The type strain is strain BemT (=ATCC BAA-1014T=DSM 16622T=JCM 12645T). The 16S rRNA (AY187307), gyrB (AY547335), fusA (AY188890), nifD (AY186994), rpoB (AY186914) and recA (AY186883) gene sequences of the type strain have been deposited in GenBank.
Description of Geobacter psychrophilus sp. nov.
Geobacter psychrophilus (psy.chro'phil.us. Gr. adj. psychros cold; Gr. adj. philos liking, loving; N.L. masc. adj. psychrophilus cold-loving).

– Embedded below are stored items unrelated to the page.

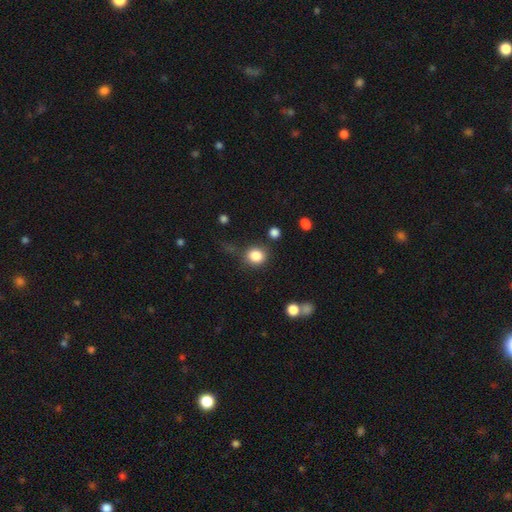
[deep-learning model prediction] smooth_or_featured: smooth (p=0.84) [alt: star or artifact p=0.11]
how_rounded: round (p=0.80) [alt: in between p=0.19]
merging: none (p=0.76) [alt: minor disturbance p=0.14]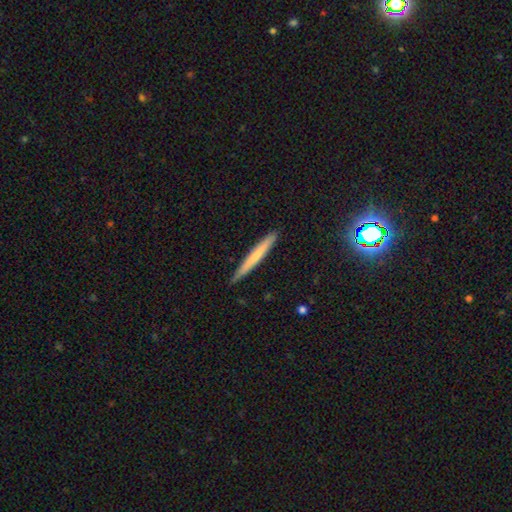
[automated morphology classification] Overall: smooth (64%; featured or disk 30%). How rounded: cigar-shaped (97%). Merging: none (89%).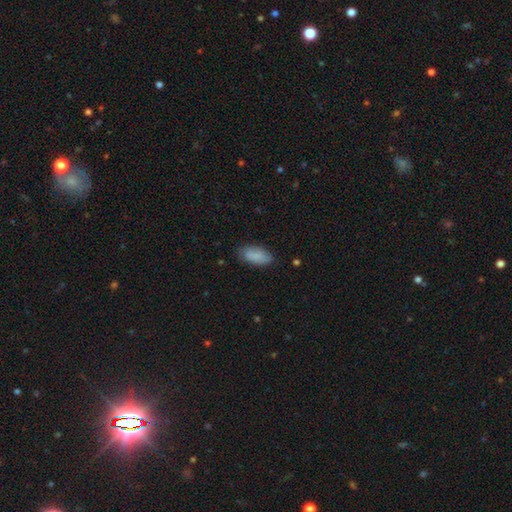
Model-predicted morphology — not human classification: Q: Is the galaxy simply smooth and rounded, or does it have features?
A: smooth — 86%.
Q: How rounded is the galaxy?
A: in between — 90%.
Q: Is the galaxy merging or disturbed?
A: none — 79%.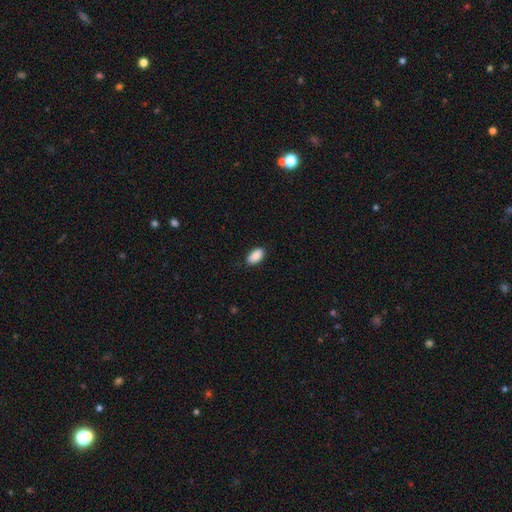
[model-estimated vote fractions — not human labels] A smooth galaxy with no disk features (89%) that is in between round and cigar-shaped (94%).

Vote fractions:
- Smooth or featured? smooth: 89% / star or artifact: 7% / featured or disk: 4%
- How rounded? in between: 94% / round: 3% / cigar-shaped: 2%
- Merging? none: 85% / minor disturbance: 12% / major disturbance: 2% / merger: 1%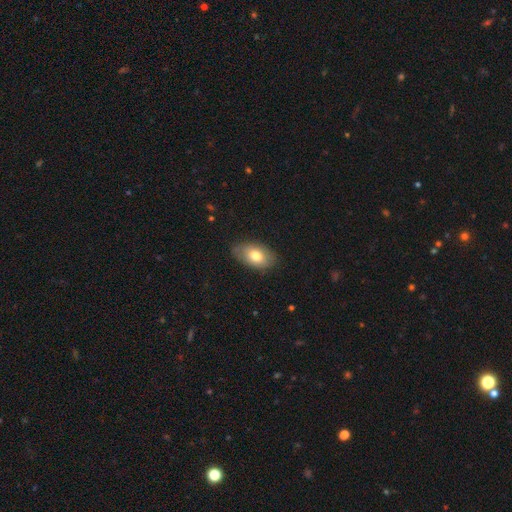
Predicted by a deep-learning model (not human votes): This appears to be a smooth galaxy with no disk features (73%) that is in between round and cigar-shaped (91%). Merging: none (78%).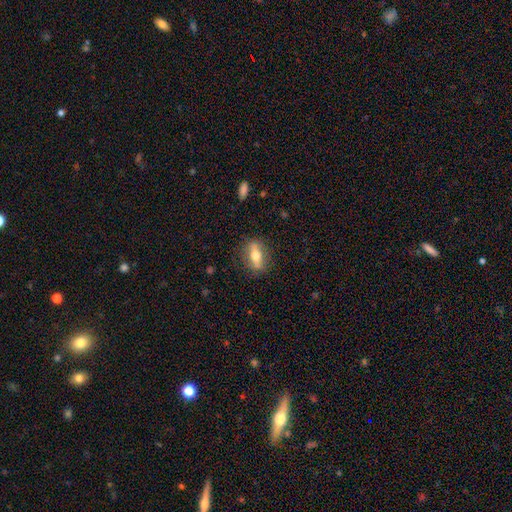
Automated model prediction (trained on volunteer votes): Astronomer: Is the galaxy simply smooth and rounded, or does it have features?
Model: smooth — 47% (runner-up: featured or disk, 45%).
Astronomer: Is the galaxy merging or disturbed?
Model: none — 83%.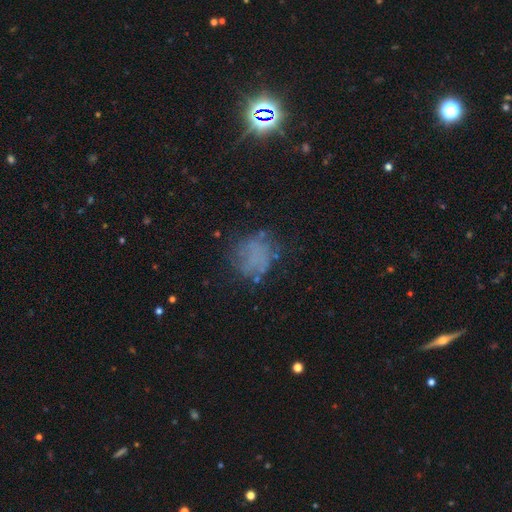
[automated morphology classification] Smooth or featured? smooth (44%)
Merging? none (58%)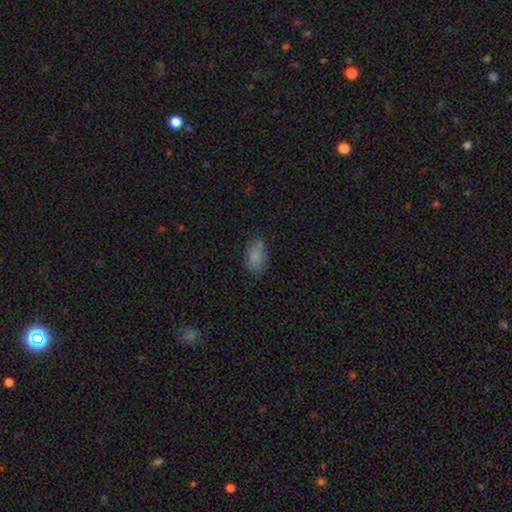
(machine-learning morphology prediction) A smooth galaxy with no disk features (81%) that is in between round and cigar-shaped (87%). Merging: none (69%).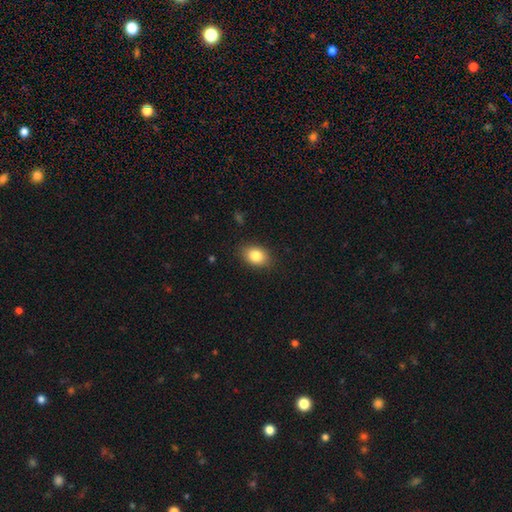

Motile (monotrichous flagella), Gram-negative curved rods, approximately 2·53 µm in length and 0·8 µm in diameter. Can couple the reduction of Fe(III) to the oxidation of acetate, butanol, ethanol, formate, lactate, malate, pyruvate and succinate as the electron donor. No growth when acetoin, arginine, benzoate, butyrate, caproate, Casamino acids, ferulate, fructose, gallic acid, glycerol, hydrogen, isobutyrate, mannitol, nicotinate, proline, propionate, serine, syringate, tryptone, valerate or yeast extract is provided as electron donor. This species can utilize AQDS, iron(III) citrate, iron(III) oxide, iron(III) pyrophosphate, iron(III) NTA, fumarate, malate, manganese(IV) oxide and graphite electrodes as electron acceptors. No growth when elemental sulfur, nitrate, sulfate or thiosulfate is provided as electron acceptor. Growth occurs at temperatures between 4 and 30 °C (optimum temperature range is 1730 °C). c-Type cytochromes are abundant. The G+C content of the DNA of the type strain is 63·8 mol%.
The type strain is strain P35T (=ATCC BAA-1013T=DSM 16674T=JCM 12644T). The 16S rRNA (AY653548), fusA (AY653550) and nifD (AY795909) gene sequences have been deposited in GenBank.